Fourth, the theoretical framework we drew upon – consistency theory (Grawe, 2004) – is only one amongst many that are capable of informing motive conflicts. In the domain of psychodynamics, there are many theories that address motives and conflicts between motives. For example, the two-polarities model of personality development (Blatt, 2007) assumes two motivational processes: interpersonal relatedness and self-definition. In this model, psychopathology such as a depressive disorder can stem from a too strong focus on one of these processes accompanied by a neglect of the other. However, if one motivational process is active and the other is inactive all the time – in contrast to alternating activity –, there is no variance to be captured as motive conflict in experience sampling data. Thus, the theoretical perspective adopted here, and the resulting operationalization cannot capture the entirety of motive conflicts, limiting the interpretation of the findings.
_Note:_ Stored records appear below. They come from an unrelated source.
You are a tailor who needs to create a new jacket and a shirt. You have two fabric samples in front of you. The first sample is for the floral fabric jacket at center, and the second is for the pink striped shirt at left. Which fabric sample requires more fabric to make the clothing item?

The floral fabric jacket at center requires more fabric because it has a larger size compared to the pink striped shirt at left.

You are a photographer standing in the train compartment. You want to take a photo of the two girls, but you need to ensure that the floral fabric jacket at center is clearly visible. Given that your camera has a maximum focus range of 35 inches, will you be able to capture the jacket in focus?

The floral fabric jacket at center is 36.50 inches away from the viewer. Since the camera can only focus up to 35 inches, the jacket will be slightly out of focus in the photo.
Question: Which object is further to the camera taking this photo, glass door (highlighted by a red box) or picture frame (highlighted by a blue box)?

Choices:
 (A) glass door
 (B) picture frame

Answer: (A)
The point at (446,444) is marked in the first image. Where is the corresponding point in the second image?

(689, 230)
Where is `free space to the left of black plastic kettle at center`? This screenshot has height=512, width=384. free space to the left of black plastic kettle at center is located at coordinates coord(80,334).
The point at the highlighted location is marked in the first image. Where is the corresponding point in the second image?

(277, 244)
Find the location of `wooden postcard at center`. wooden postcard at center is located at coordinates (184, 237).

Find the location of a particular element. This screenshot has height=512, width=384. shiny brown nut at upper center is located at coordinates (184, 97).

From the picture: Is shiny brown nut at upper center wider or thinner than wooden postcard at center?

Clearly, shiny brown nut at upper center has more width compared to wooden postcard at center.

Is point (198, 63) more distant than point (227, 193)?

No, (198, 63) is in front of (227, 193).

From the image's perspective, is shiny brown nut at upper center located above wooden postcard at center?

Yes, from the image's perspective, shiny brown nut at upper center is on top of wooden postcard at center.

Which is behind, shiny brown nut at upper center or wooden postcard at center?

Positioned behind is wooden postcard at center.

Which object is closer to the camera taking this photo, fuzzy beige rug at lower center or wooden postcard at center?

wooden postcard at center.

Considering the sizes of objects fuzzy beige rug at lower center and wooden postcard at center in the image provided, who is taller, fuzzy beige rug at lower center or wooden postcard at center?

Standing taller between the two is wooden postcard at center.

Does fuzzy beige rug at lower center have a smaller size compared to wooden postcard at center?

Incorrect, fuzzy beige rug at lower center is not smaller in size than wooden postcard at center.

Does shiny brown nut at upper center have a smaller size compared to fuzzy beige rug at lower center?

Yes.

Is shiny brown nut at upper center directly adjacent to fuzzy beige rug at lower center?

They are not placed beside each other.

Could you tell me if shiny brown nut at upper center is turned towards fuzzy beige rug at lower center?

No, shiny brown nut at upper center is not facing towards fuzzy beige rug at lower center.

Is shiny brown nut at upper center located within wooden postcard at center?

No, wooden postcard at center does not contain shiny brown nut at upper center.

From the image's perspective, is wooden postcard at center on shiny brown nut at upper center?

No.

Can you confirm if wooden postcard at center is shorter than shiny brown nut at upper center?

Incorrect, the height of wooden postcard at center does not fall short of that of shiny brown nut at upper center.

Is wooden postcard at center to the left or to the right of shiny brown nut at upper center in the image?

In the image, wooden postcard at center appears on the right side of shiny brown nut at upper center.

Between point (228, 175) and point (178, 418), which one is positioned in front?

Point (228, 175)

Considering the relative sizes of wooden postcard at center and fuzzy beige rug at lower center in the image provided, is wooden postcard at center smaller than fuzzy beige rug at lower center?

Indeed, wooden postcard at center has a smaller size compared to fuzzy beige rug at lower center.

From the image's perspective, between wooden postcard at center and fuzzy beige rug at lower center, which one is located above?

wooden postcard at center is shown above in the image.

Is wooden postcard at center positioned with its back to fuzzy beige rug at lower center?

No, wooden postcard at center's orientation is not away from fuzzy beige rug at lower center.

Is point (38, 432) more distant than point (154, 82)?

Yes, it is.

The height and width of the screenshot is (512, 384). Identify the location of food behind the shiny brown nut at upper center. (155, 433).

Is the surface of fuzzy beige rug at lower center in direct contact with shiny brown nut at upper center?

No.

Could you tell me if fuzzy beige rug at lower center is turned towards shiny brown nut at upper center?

Lastly, the slightly adapted version of the INC-S which we used to assess congruence in daily life was not validated prior to the study.
There are several avenues for future research. First, the convergent validity of motive networks could be assessed using other data sources such as clinical interviews (e.g., OPD; Arbeitskreis zur Operationalisierung Psychodynamischer Diagnostik, 2023). Second, the test-retest reliability could be determined through repeated experience sampling phases (e.g., a month apart). Lastly, the qualitative evaluation of motive networks could be achieved by interviewing participants about their personal motive networks (e.g., individual concordant and conflicting pairs of motives and their face validity for the interviewees).